About Me

Woman, reader, writer, wife, mother of two sons, sister, daughter, aunt, friend, state university professor, historian, Midwesterner by birth but marooned in the South, Chicago Cubs fan, Anglophile, devotee of Bruce Springsteen and the 10th Doctor Who, lover of chocolate and marzipan, registered Democrat, practicing Christian (must practice--can't quite get the hang of it)--and menopausal.
Names have been changed to protect the teenagers. As if.

Saturday, February 4, 2012

Lousy 50s

Head's been itching for three days. Driving me crazy, stark raving looneytunes insanely bonkers.

And of course I'm thinking, "head lice."

Don't be a dope, I tell myself. Women in their 50s do not get head lice. But of course they do. Why not? What do the lice care? A head's a head to a louse. I really doubt that lice find the sign of grey roots a turn-off. Yet somehow it seems like the only adults I know who've had head lice contracted it from their grade-school-aged children. But, really, what do I know? Maybe retirement homes are teeming with head lice and they're just not talking about it. I mean, why would they? It's not like the home head nurse can call you up and tell you to pick up your elderly father, douse his head with chemicals, search his hair with a nit comb, and keep him from contact with other elderly folks for the next 48 hours. Or maybe she can. What do I know?

All I know is my head really really itches and the last time it felt this way was many many years ago when Owen had a bad case of head lice that we didn't detect for ages because his hair was so thick, and by the time we did detect it, the lice had colonized me and Hugh as well. That was our first encounter with the dreaded louse. Many more were to come, especially once we moved to England. The Manchester Health Authority, concerned by the health risks posed by overuse of head lice-eradicating shampoos, had banned their sale and instead mounted a massive campaign in schools and community centers to teach parents to nit-comb their kids' hair every night. Every time I picked up or dropped off a child I had to run the gauntlet of posters featuring giant-sized lice and the cheery slogan, "All It Takes Is A Comb!" Right. And in the event of nuclear war, just make sure you've got a lot of duct tape and all will be well.

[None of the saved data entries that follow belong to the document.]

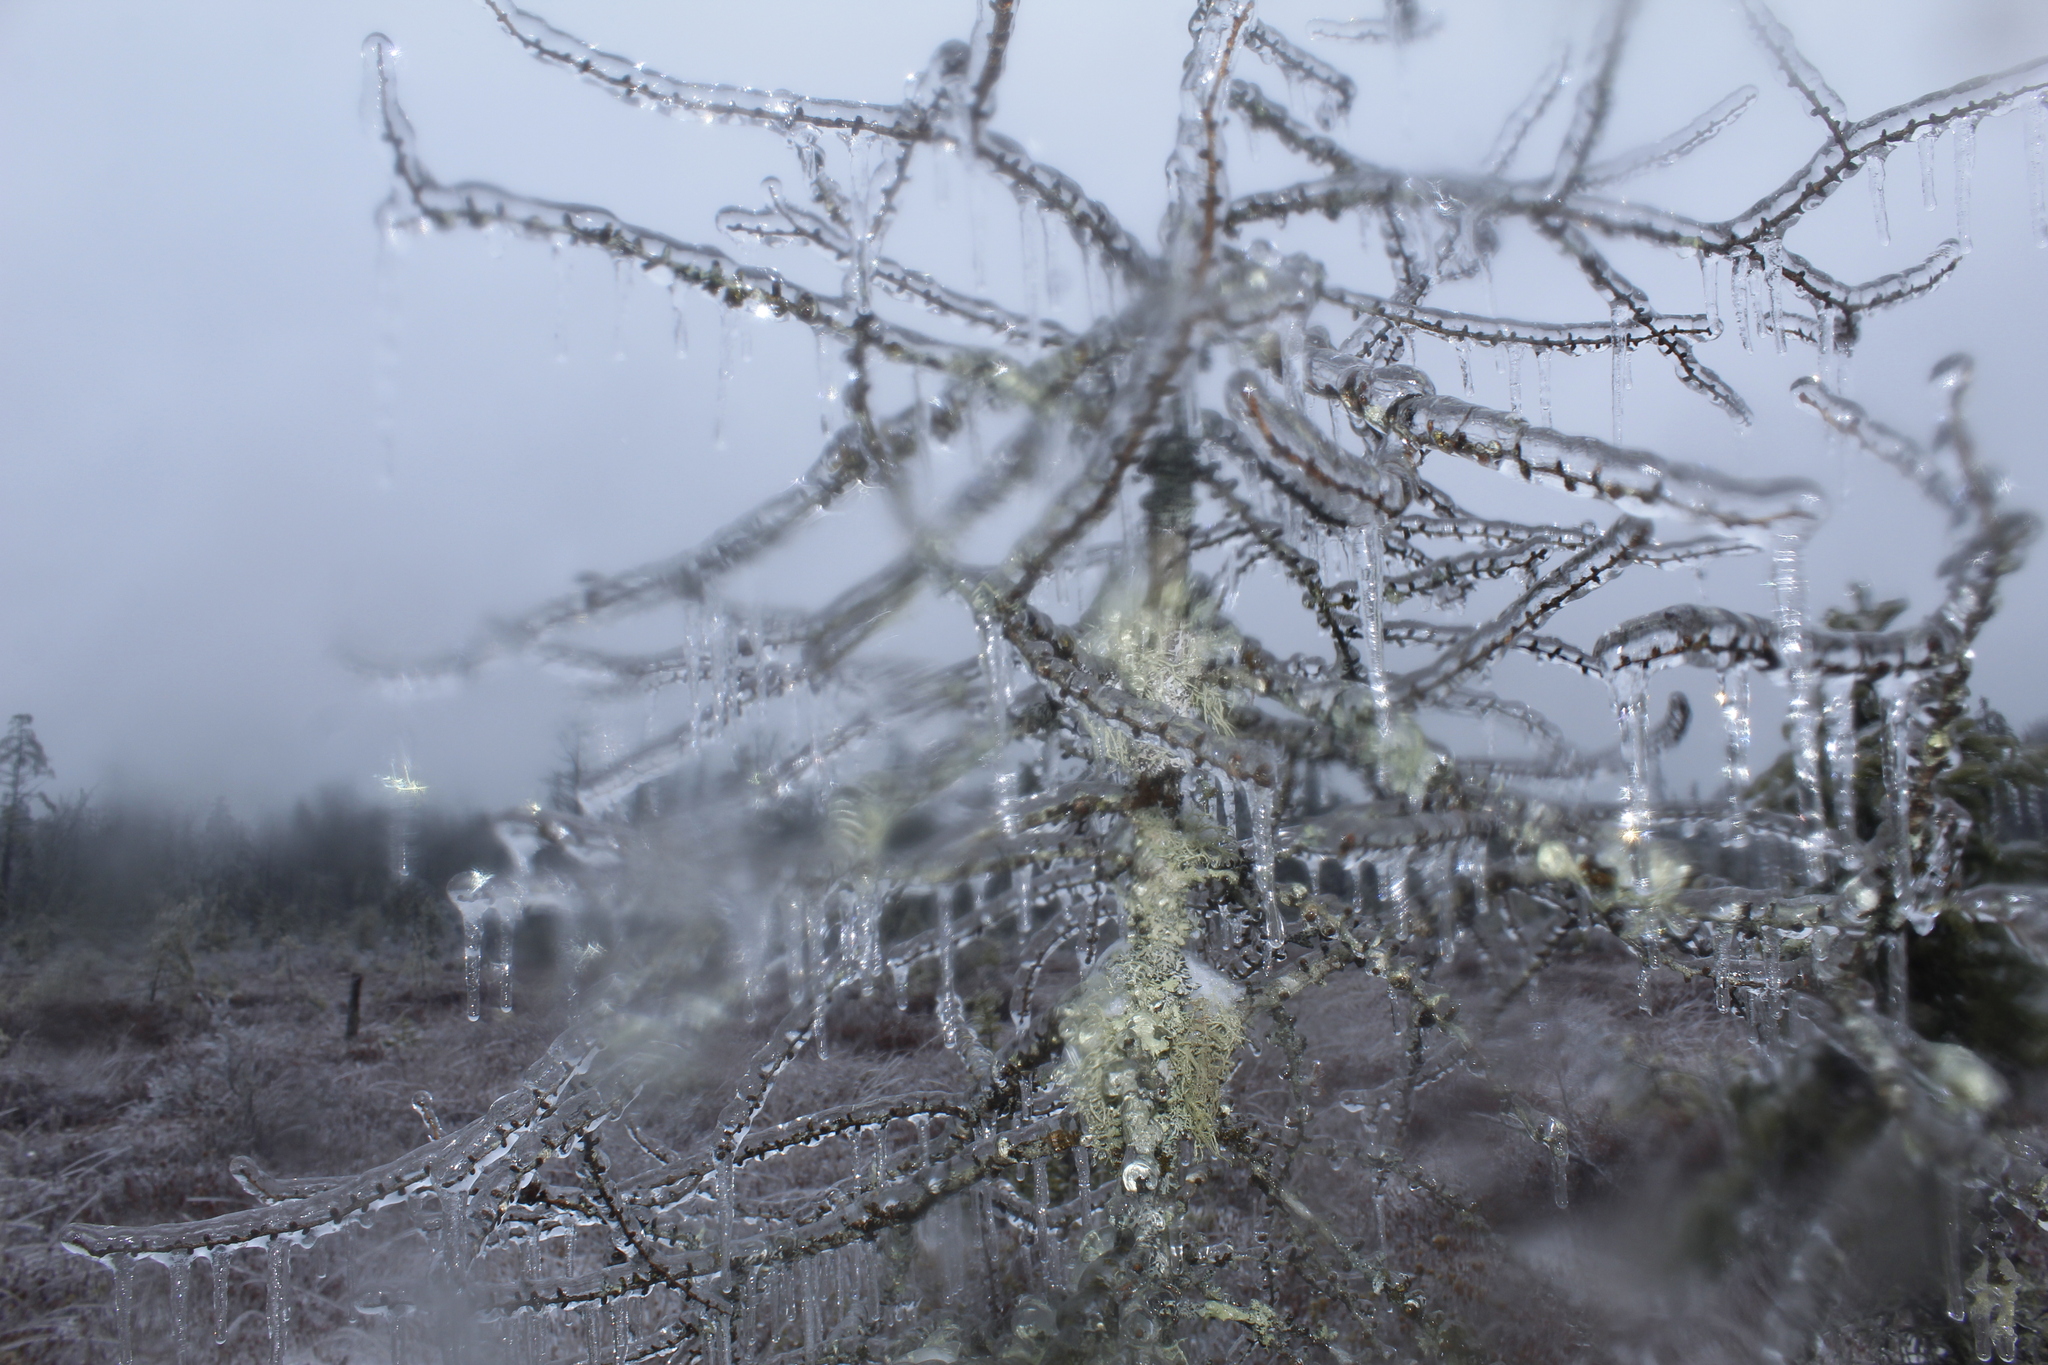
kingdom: Plantae
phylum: Tracheophyta
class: Pinopsida
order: Pinales
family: Pinaceae
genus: Larix
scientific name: Larix laricina
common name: American larch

The campaign, needless to say, was a tremendous failure. All It Takes, actually, is one parent who's too sick//busy/ overwhelmed/ distracted/ drunk/ stoned/ ignorant /depressed, and one non-nitcombed kid, and you rapidly have yourself a whole lotta lice. By our third year in the city, the Health Authority had admitted defeat and lice-killing shampoos were back in the chemists' (aka drugstores). Which put an end to my short but successful career as a Nit-Rid shampoo smuggler (trading on my connections back in the U.S. where of course it's one's God-given right as a Free American to pour lethal brain-destroying chemicals on one's offspring as often as one wants to).

I think I finally threw out our massive collection of nit combs a few years ago and I remember I actually felt a wee bit nostalgic as I did so. The thing is, while the lice were disgusting and my throat still constricts just thinking about the horrid smell of that shampoo, the nitcombing routine wasn't all that bad. I'd get 20 or even 30 minutes with each boy, sitting on my lap, as I went through his hair, strand by strand. That closeness, that physical expression of our relationship, was already so rare by the time the boys were only 7 or 8 so, weirdly, I actually didn't mind our nit-picking sessions. And since, by the time I threw away those combs, the boys were well into their teens and had prohibited all physical contact except in cases of extreme emergency, I don't think the nostalgia was completely mad.

And now I have no nit comb. My head itches. I'm in my 50s. And I'm lousy.